== 文書の一節 ==
前回のinterim-meeting(vol.13)

2023/10/06に開催された。

スライド・議事録はあるが録画は無し。
https://datatracker.ietf.org/meeting/interim-2023-moq-13/session/moq

draft-ietf-moq-requirements-02が 2023/09/29に発行。

  • vol1との違いについて整理
    • Handling Scalable Video Codecsセクションの追加
      • SVCの使う場合、拡張レイヤは前のベースレイヤだけでなく前の拡張レイヤにも依存する。あるオブジェクトを削除すると、依存関係にある全てのオブジェクトが使えなくなる。AV1のドキュメントでも、複雑な依存関係が図示されているため厄介な部分。
      • 依存関係をオブジェクトのプロパティとしてエンコードし、その依存関係をクリアできる場合にのみデコードできるようにすることもできるが、relayが複雑になるため、linear approachが望ましいと考えている。(linear approachは、依存関係をグラフではなく線形で表すこと?)
    • Application choise for orderingセクションの追加
      • アプリケーションはframe rate firstdefinition first かを選択できる
        • フレームレート優先か画質優先か
      • (感想) WebRTCでは、フレームレートと画質の優先度が厳密に決められなかったが、MOQTでは制御できるらしい。風景を流すか人物の映像を流すかアニメーションを流すかで求める形が異なると思われるので、この制御は素晴らしいが、アプリケーション側でこれを指示できるようにするのはちょっと大変そうだ
        • 「最低でも720p@15fps、可能であれば30fpsを確保するようにし、その上でさらに利用可能な帯域幅があれば1080pで60fpsを目指す」といった、非常に高度な制御が可能。
    • Linear ordering using prioritiesセクションの追加
      • オブジェクト番号とオブジェクト優先順位の組み合わせを使って依存関係を表現する。(具体例あり)

== 記録の抜粋 ==
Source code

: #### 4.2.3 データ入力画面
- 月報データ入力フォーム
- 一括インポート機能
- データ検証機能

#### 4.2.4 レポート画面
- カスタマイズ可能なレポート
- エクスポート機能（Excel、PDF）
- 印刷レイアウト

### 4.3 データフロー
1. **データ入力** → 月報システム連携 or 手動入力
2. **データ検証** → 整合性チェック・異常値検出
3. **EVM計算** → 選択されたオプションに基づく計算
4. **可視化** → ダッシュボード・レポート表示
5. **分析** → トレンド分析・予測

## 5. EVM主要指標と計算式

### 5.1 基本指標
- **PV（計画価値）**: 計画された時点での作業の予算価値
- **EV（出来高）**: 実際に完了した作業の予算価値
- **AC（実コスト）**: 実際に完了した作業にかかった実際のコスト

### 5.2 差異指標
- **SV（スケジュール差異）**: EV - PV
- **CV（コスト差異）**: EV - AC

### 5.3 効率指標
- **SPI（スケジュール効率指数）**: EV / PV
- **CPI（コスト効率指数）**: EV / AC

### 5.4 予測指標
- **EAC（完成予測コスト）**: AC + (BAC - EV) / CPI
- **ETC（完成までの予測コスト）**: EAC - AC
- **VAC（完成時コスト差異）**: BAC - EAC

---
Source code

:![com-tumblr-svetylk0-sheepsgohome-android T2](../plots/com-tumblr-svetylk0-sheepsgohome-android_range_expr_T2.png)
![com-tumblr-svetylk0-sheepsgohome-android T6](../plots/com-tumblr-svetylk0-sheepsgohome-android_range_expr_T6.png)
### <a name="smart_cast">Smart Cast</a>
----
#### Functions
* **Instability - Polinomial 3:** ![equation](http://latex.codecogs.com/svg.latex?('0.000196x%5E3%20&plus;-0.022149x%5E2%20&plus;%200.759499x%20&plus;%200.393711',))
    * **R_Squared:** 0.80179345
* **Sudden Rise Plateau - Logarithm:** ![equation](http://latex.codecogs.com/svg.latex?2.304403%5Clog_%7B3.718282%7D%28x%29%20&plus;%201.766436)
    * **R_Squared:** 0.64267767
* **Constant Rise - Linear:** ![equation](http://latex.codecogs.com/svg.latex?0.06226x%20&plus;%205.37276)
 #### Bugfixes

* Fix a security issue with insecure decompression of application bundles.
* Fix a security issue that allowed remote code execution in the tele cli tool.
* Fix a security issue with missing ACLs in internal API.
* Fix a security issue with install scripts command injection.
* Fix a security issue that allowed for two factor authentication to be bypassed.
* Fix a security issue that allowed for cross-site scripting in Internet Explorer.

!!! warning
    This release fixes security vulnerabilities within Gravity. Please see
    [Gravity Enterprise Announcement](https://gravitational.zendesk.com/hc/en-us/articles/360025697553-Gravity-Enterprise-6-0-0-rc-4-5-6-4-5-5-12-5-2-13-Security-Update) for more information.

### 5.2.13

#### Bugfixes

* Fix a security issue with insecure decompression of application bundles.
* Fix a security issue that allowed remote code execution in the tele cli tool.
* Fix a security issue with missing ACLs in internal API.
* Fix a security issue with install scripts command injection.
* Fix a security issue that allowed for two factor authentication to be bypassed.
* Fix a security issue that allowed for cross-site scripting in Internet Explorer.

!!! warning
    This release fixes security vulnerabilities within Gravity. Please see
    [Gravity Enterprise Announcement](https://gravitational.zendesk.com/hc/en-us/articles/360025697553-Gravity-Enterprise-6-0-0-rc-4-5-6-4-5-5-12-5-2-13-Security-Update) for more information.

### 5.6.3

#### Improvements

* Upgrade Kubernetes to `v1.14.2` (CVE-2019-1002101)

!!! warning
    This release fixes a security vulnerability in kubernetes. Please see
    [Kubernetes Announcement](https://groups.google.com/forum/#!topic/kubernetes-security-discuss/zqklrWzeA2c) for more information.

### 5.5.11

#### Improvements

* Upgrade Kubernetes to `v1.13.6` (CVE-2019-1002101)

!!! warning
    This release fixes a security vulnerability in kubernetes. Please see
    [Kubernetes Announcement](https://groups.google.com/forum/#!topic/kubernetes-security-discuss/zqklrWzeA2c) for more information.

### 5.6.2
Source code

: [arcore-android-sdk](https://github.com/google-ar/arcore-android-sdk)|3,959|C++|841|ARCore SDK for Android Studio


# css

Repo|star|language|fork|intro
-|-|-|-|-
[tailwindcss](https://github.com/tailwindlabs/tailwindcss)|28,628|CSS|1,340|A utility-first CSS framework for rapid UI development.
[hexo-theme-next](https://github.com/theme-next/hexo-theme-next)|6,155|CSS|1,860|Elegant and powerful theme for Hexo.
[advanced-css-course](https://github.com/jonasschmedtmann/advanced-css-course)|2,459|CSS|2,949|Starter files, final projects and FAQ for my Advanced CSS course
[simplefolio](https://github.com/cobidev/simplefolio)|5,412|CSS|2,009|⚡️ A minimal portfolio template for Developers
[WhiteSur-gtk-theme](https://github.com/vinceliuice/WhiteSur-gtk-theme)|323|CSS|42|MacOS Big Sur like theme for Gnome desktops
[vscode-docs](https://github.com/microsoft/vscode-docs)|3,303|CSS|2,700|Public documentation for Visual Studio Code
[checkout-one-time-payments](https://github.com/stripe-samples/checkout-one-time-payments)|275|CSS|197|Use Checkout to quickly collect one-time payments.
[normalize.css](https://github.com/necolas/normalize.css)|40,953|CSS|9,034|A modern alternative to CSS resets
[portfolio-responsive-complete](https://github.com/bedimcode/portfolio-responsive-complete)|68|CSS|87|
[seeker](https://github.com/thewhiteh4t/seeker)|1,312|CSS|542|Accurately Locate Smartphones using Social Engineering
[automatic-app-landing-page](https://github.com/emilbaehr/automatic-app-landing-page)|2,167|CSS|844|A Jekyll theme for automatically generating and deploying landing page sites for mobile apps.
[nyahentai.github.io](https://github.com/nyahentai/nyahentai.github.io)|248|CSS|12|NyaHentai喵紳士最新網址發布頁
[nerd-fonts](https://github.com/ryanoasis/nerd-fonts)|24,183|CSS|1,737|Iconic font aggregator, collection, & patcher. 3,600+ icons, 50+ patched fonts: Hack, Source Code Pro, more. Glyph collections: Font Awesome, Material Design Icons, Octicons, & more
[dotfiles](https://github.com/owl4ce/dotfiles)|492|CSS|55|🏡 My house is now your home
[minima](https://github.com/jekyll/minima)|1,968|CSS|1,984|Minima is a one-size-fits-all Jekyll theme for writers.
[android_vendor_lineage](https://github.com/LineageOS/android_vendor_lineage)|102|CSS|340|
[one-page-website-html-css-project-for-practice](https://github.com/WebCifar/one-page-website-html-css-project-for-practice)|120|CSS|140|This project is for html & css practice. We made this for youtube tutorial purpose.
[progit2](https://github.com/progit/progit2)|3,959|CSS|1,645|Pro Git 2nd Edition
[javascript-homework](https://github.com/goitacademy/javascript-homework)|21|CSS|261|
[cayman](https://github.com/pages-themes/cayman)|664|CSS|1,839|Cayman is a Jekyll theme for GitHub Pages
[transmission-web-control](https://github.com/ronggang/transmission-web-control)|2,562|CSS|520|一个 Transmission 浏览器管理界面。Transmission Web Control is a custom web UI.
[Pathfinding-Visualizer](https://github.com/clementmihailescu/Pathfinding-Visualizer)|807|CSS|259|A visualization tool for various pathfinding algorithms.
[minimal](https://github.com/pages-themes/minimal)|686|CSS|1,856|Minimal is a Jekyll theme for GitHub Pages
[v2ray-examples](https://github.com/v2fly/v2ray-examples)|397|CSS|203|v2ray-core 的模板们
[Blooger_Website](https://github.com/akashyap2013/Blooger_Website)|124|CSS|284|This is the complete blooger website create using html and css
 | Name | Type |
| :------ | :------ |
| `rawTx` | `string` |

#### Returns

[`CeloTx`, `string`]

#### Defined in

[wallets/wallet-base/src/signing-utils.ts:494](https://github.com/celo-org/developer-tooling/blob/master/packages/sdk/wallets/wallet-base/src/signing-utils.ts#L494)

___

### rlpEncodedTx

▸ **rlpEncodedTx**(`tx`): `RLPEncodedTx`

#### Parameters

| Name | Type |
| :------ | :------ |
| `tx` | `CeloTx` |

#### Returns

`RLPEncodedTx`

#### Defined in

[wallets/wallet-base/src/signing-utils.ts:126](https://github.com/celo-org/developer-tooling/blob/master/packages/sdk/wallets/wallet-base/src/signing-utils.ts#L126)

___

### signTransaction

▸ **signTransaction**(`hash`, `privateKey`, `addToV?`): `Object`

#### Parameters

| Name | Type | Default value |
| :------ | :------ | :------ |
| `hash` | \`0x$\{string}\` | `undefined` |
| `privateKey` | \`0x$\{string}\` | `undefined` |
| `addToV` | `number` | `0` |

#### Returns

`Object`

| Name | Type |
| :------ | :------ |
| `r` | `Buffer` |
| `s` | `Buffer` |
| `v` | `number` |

== 必要な対応 ==
MOQの会議メモによると、draft-ietf-moq-requirements-02はいつ発行されたか。 記録は参照しなくてよい。

== 課題の解答 ==
2023/09/29に発行された。